**TEXT PROVIDED**
[Start of section]
If Joe tells his coworker Jake "I don't like Anne; we need to get her taken off the project" as they are standing next to the water cooler, there is context to the statement, the conversation occurs between Joe and Jake only, and if Jake chooses to tell others, the statement will most likely be regarded as nothing more than a rumor.

If, on the other hand, this same statement is made in the form of an email and is sent to Jake, Jake could subsequently send it to Veronica, Amanda, Gregg, and Anne, creating a plethora of problems.

This is exactly why general counsel across America are warning employees everywhere to be ever so careful when drafting email — new e-discovery rules mean that email is fair game during lawsuits, even if the offending material was written years ago.

"We all need to educate ourselves and our clients about the large bucket of problems that come up with emails," R. Scott Meece, global general counsel, senior vice president, and secretary of CIBA Vision Corp., told the Fulton County Daily Report. "People send emails as though they were having conversations with someone in a bar."

And when this bar lingo is put into writing and introduced as evidence during trial, it has the potential to drastically impact the outcomes of cases. In one case, for instance, an email which began with the phrase "don't put this in writing, but..." was at the crux of the legal debate as the author proceeded to list why he was, in fact, guilty of the issues at hand.

Indeed, email has started to play such a vital role in civil investigations that computers are increasingly being subpoenaed so that opposing counsel can ascertain if there are incriminating emails that were sent on them. And simply deleting an email won't get rid of it. With the help of technology, emails, even those that have been deleted, can be restored if someone wants them to be. As Meece explained, email "very well can live forever." Moreover, there is now forensic software that illustrates how many times an email was deleted, which shows the evolution of the email itself and also provides insight into the author's thought process.
[End of section]
Items from a dataset
[Start of section]
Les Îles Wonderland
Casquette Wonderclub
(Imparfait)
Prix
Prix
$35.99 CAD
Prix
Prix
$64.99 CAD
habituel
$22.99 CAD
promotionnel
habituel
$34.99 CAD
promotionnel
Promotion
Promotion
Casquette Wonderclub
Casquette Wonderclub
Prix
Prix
[End of section]
[Start of section]
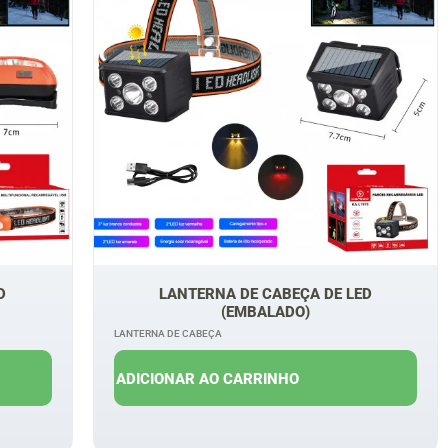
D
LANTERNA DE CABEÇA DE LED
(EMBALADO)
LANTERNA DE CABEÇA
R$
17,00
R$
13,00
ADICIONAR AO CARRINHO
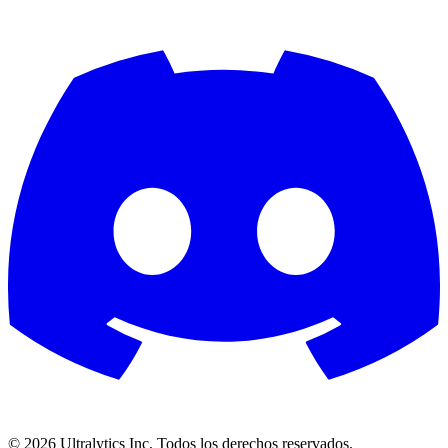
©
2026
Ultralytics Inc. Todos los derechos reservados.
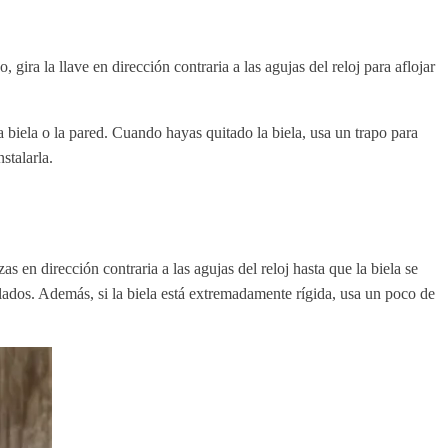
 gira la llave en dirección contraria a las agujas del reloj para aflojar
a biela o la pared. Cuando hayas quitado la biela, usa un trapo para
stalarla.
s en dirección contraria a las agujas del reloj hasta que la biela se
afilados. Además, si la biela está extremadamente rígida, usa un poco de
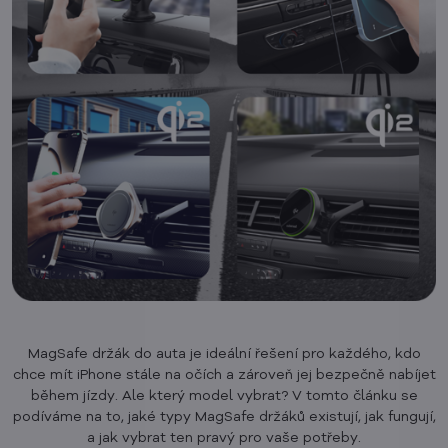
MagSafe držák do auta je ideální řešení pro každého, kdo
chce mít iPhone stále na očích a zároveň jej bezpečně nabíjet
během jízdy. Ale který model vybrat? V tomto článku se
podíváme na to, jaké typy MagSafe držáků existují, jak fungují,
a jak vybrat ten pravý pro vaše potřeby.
[End of section]
**ABOUT THIS EXERCISE**
Copy the passage on workplace email, beginning at the words "Indeed, email has" and stopping after "author's thought process.", and substitute "recovery software" for "forensic software". These records were taken from a separate source.

**RESPONSE TO THIS TASK**
Indeed, email has started to play such a vital role in civil investigations that computers are increasingly being subpoenaed so that opposing counsel can ascertain if there are incriminating emails that were sent on them. And simply deleting an email won't get rid of it. With the help of technology, emails, even those that have been deleted, can be restored if someone wants them to be. As Meece explained, email "very well can live forever." Moreover, there is now recovery software that illustrates how many times an email was deleted, which shows the evolution of the email itself and also provides insight into the author's thought process.